ENTRIES SHOWN section start

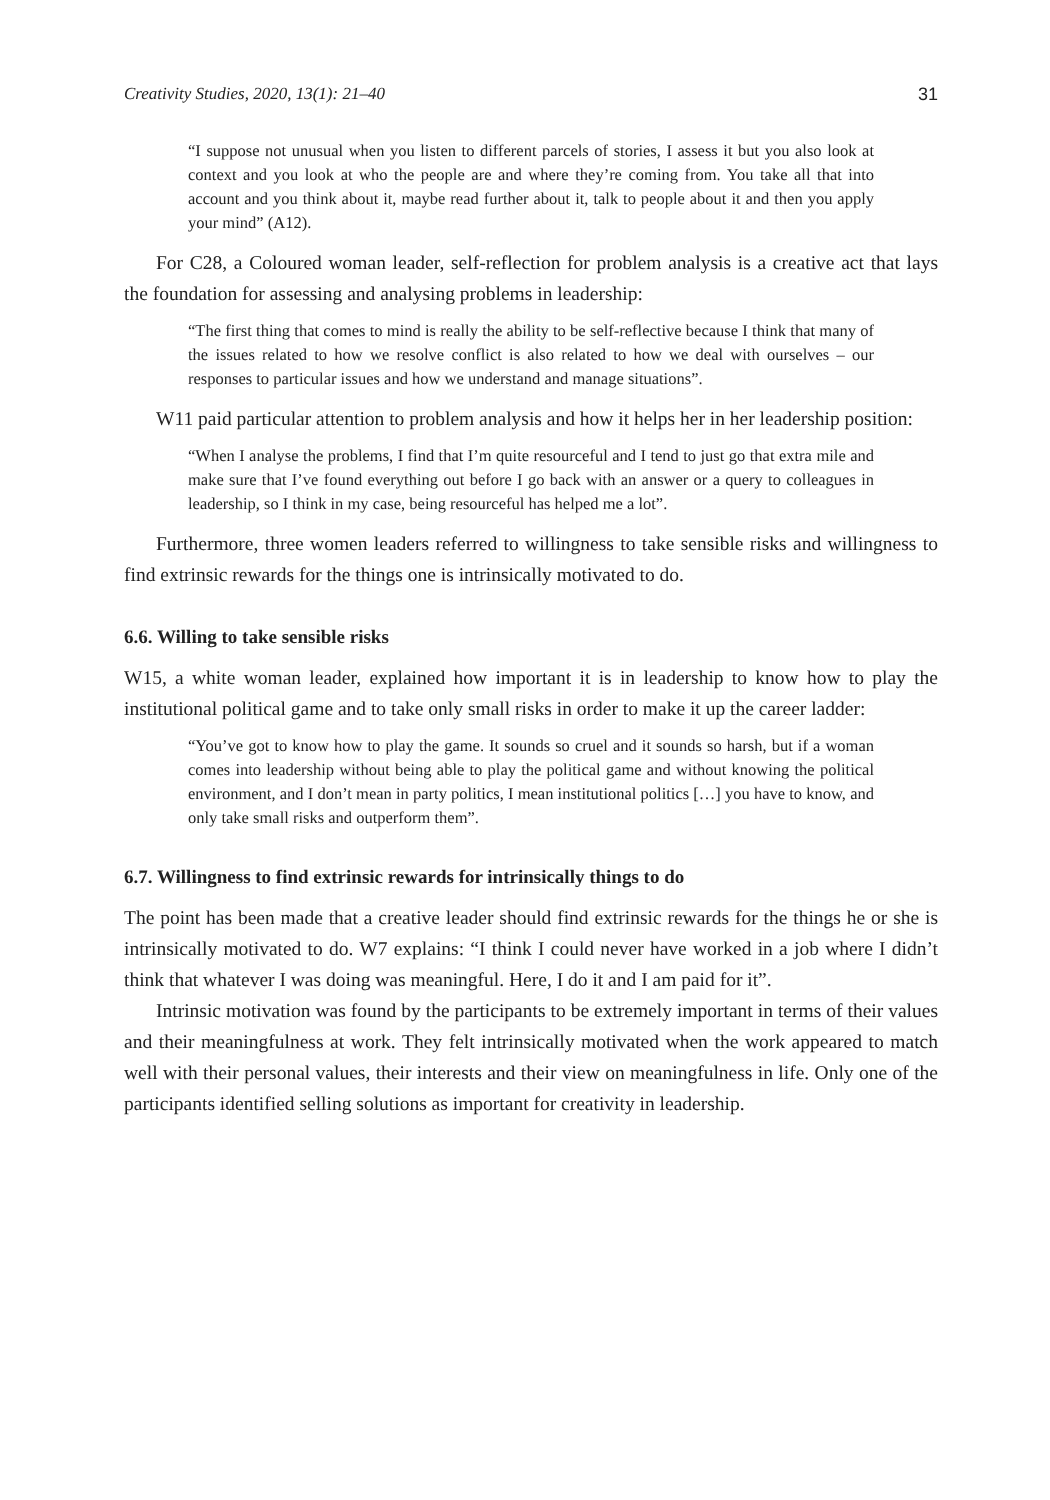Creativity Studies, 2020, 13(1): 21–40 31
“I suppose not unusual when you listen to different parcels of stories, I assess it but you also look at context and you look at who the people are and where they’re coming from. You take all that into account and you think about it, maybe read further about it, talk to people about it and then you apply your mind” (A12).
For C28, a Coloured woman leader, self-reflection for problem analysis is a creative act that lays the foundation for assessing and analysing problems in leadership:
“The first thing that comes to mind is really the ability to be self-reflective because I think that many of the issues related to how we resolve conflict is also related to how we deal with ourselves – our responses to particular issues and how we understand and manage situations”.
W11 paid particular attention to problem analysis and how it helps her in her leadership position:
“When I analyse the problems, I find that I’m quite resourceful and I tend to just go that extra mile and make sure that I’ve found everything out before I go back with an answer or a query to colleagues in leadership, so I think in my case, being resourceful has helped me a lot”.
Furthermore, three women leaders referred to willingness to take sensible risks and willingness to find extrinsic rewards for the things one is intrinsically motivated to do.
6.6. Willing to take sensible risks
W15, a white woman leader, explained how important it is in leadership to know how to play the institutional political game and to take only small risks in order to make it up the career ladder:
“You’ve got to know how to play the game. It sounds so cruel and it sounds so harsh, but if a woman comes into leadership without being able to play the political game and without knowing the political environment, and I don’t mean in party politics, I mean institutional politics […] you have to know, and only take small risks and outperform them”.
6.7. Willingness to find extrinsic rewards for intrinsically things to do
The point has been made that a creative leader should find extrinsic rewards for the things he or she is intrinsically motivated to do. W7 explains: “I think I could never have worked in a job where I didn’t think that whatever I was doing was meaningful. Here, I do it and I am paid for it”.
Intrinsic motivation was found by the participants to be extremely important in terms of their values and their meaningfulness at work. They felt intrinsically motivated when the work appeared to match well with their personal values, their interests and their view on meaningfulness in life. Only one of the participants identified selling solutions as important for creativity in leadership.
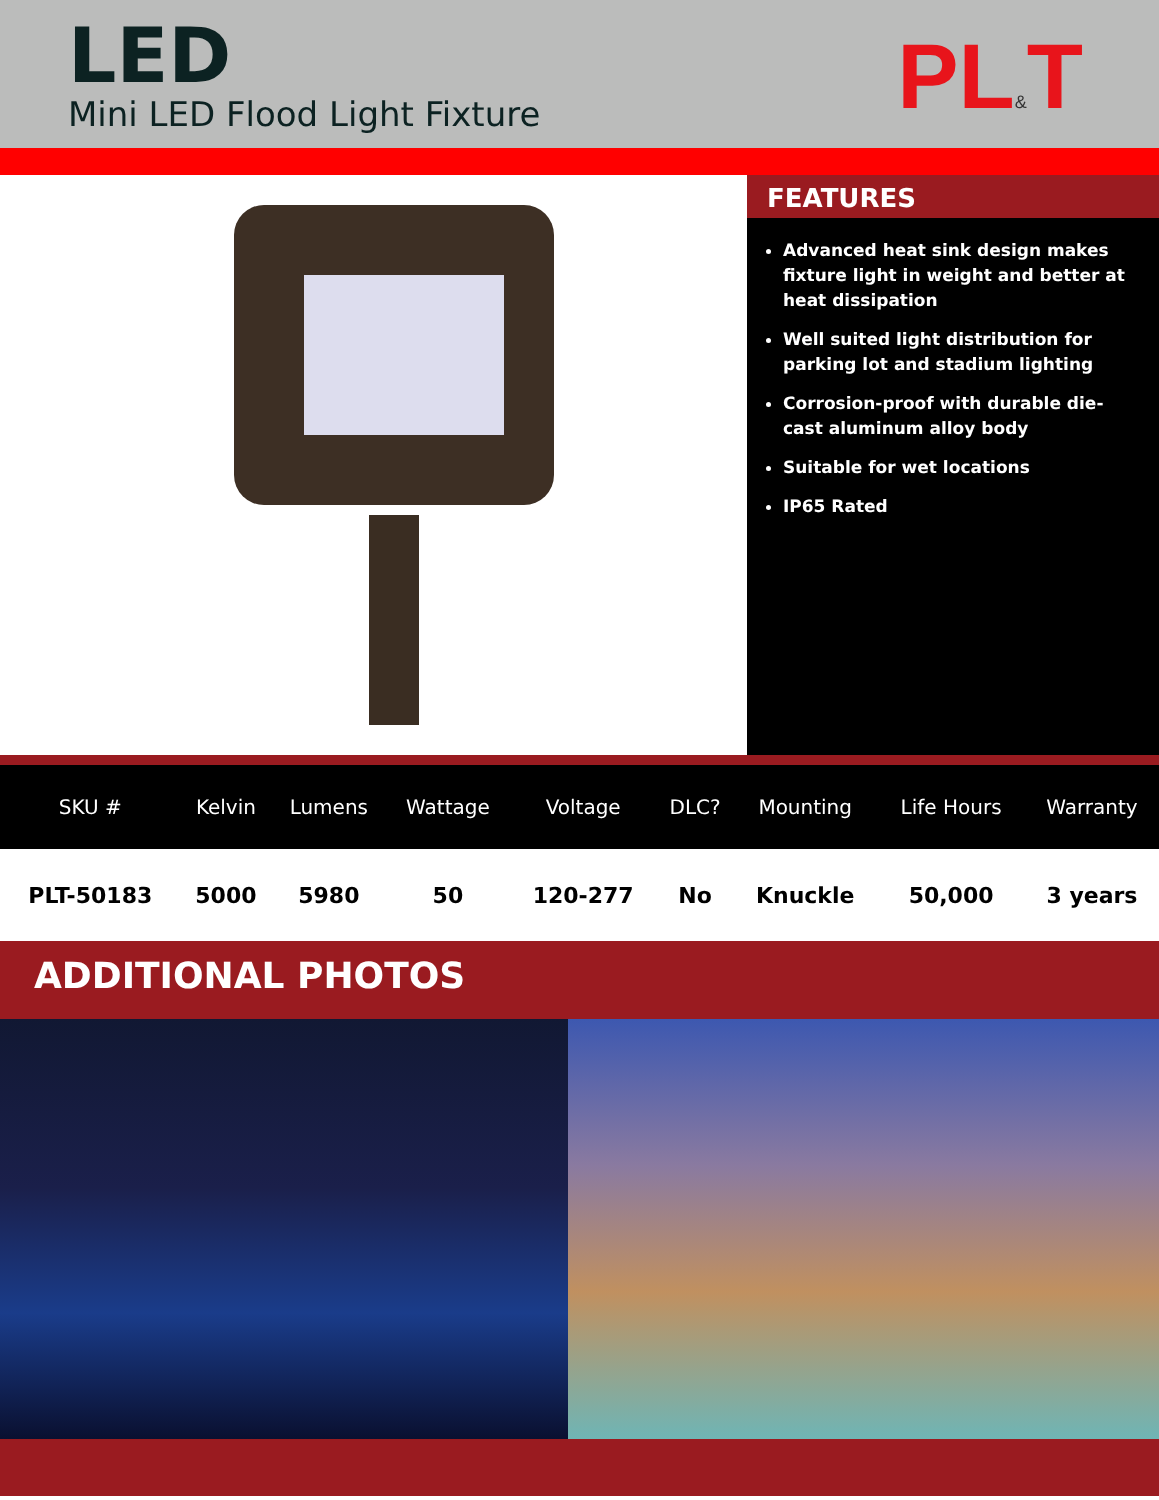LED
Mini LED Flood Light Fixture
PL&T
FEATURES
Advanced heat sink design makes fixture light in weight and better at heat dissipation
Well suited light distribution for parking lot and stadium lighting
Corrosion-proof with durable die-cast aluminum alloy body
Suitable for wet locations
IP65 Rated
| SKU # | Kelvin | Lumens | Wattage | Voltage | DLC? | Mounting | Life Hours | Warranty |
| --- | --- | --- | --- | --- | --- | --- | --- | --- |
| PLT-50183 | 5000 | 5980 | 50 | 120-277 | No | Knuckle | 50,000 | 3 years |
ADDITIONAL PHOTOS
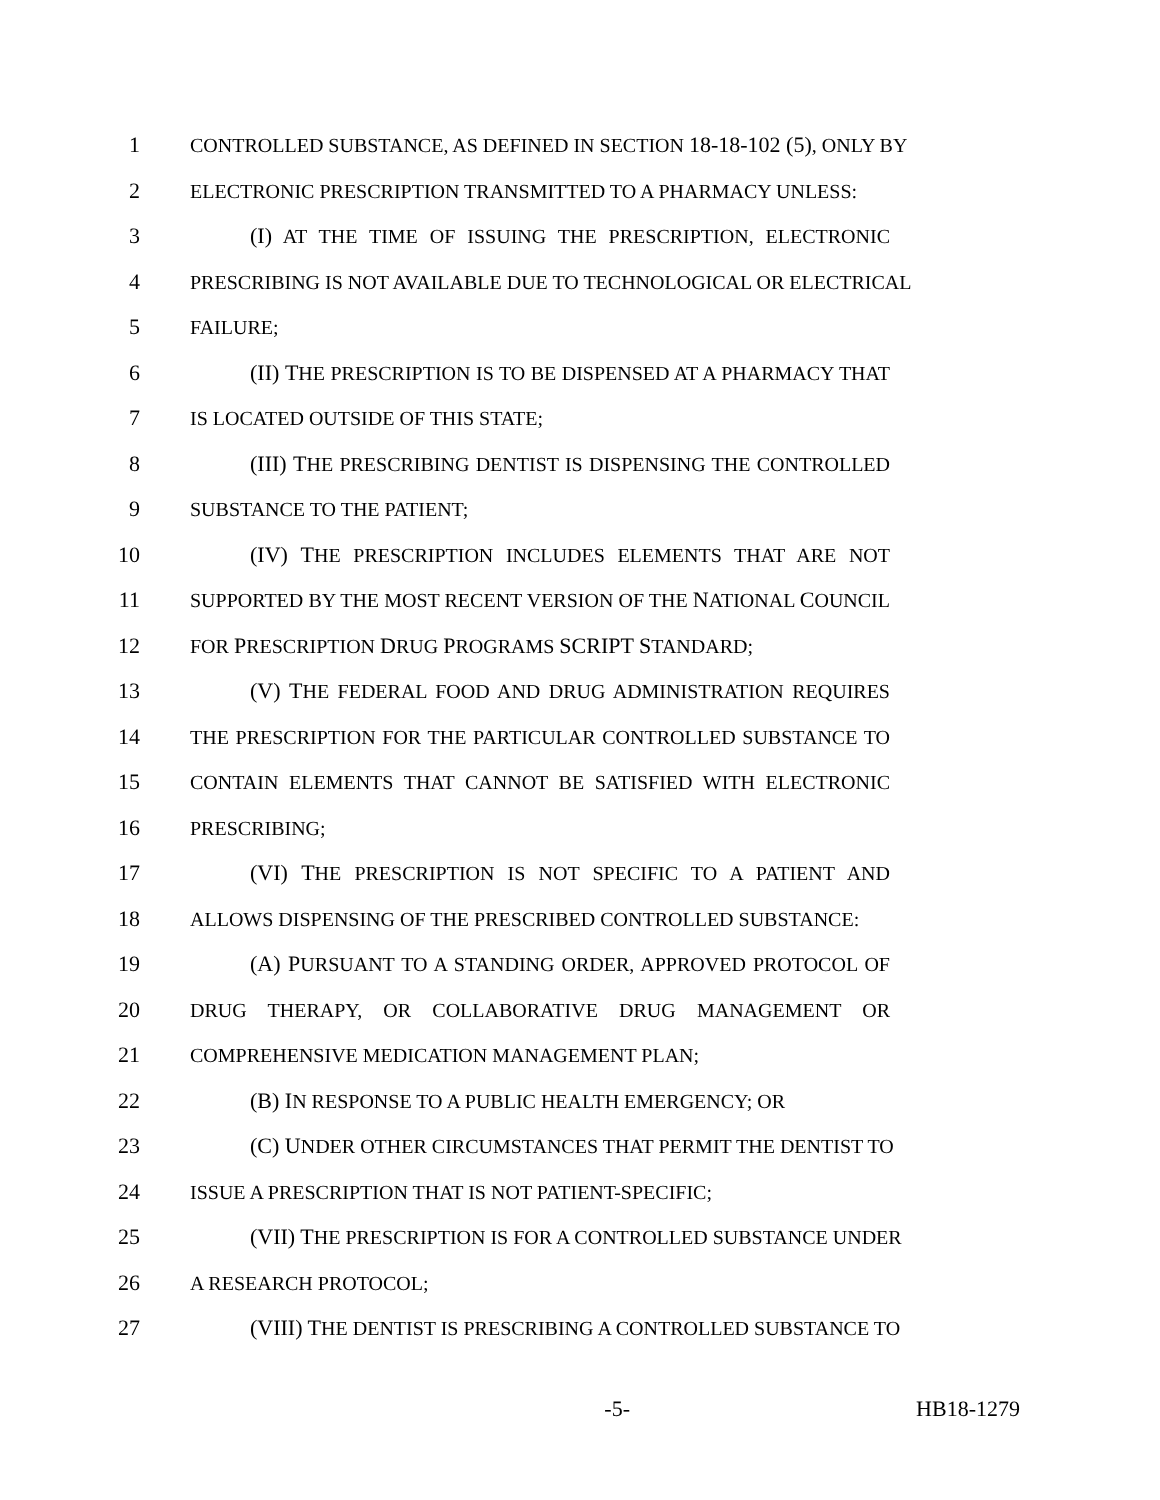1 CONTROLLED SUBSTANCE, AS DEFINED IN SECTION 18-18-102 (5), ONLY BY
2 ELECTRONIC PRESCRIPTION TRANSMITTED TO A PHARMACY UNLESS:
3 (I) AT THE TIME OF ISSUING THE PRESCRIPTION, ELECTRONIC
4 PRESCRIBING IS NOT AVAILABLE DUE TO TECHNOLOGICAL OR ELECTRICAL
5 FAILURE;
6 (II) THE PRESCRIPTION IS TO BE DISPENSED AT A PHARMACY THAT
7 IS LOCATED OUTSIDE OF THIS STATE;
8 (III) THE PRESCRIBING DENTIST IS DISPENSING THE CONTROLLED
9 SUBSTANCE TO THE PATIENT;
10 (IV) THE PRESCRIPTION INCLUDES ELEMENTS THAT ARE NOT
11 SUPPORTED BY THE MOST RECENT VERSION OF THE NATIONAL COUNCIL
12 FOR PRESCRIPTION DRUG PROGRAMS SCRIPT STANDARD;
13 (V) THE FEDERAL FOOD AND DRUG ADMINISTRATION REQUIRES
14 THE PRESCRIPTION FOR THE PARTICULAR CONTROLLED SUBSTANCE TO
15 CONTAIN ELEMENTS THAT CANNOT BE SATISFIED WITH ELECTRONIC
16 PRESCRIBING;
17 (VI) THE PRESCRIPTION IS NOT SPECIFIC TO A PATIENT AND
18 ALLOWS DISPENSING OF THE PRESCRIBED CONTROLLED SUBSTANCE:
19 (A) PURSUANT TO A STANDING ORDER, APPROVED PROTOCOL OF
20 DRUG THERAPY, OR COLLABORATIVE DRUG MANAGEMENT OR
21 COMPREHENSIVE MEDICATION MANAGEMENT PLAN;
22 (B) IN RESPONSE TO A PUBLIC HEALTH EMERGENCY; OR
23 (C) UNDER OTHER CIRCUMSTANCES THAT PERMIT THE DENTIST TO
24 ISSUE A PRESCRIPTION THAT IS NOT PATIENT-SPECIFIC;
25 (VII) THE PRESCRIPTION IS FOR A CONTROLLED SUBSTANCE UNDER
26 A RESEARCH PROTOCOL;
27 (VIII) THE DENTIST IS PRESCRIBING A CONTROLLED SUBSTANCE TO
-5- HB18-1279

ENTRIES SHOWN section end

_TASK_. From the records above, retype only the lines starting at the line that contains "6.7. Willingness to" and ending at the line that contains "The point has", both included.

_RESULT OF THE EXERCISE_.
6.7. Willingness to find extrinsic rewards for intrinsically things to do
The point has been made that a creative leader should find extrinsic rewards for the things he or she is intrinsically motivated to do. W7 explains: “I think I could never have worked in a job where I didn’t think that whatever I was doing was meaningful. Here, I do it and I am paid for it”.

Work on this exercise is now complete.